Constructively, I think, from a certain point of view, it's easy to approach this hobby as figurative sandbox. When I was younger, around 19, so probably around 99/2000, I had this lackadaisical attitude about these games. Don't ask me where I played, I couldnt remember. Fuck, 1030, I'm digressing Back to the point:
I think it's easy to approach these games like its a community sandbox and whether your individual fucked-up-ness leads you to a place where you take a karate kick to all of the castles in the sandbox, even the ones other people are building, it doesn't matter. It's data, words on a screen, time spent, and within x# months/years the game will go away and it'll all be lost, right? If you get frustrated and destroy everyone else's creation in the sandbox, even your own, you're not destroying actual property. You can walk away anonymously. Life will go on.

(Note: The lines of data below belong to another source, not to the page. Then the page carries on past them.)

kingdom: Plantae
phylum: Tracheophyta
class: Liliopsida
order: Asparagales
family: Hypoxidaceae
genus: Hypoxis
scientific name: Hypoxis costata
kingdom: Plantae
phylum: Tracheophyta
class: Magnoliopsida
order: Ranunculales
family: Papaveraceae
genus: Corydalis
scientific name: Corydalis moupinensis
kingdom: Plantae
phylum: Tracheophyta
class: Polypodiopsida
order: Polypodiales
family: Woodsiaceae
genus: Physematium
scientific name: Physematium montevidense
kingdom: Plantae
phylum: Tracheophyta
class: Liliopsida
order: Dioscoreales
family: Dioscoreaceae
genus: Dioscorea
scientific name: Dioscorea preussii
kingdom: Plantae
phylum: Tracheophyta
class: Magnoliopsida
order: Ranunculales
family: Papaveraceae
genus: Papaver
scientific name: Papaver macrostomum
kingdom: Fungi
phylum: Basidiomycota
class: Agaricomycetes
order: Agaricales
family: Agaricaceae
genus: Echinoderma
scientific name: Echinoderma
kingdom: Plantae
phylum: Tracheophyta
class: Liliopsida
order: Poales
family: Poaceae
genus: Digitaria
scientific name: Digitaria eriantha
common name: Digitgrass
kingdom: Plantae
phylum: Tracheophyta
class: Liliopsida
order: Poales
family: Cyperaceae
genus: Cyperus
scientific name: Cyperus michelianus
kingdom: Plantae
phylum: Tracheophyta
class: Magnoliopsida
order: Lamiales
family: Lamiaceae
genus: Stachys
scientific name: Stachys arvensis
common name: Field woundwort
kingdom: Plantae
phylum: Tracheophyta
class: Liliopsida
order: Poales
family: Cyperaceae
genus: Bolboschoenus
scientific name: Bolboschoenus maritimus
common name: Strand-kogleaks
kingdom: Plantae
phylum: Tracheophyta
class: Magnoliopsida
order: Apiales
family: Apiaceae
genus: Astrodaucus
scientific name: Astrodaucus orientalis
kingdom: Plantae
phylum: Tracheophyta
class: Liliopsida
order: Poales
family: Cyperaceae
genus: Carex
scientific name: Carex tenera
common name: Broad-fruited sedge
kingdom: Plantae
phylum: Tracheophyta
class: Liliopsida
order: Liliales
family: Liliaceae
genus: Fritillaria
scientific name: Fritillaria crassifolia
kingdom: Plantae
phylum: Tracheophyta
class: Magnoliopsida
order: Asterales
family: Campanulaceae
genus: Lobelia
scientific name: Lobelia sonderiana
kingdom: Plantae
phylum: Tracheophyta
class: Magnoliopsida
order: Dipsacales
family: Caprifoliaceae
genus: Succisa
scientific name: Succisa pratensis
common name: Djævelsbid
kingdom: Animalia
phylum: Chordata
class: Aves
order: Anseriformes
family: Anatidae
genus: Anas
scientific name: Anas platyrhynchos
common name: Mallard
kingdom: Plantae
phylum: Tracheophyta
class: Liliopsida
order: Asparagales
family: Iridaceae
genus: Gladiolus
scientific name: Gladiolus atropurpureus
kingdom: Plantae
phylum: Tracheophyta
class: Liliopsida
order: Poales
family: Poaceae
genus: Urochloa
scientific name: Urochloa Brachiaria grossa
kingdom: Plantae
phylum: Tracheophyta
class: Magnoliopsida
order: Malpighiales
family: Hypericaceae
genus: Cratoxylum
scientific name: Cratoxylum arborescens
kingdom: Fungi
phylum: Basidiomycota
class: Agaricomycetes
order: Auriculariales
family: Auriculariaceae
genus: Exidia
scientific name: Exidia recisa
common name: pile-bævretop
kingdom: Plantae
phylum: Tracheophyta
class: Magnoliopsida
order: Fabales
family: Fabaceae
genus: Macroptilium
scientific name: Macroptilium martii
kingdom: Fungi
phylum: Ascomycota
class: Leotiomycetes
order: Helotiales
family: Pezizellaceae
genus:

Now, back then, I might have kicked a few assets when leaving a game, but I never did anything damaging, but my point is this:
Depending on who you ask, the level of value as to what is on these games and how lasting that value is, even if the game is only open 6 months, varies from person to person. It is, however, very likely that these unapologetic repeat offenders view this hobby as sandcastles made of ether and code where people merely donate their time, and that there is no actual, lasting value aside from what your own self seeks to get out of it.
The worst repeat offenders may, on some level, not take the hobby seriously outside of their own involvement, view the stories as important only so long as they're involved, and don't see the point in bothering much about anyone else's involvement or feelings because, in the end, very few of us know each other in a RL sense.
Which would explain why these people become unapologetic about the way they fuck with the sandbox. Because, what's the risk to them for doing so?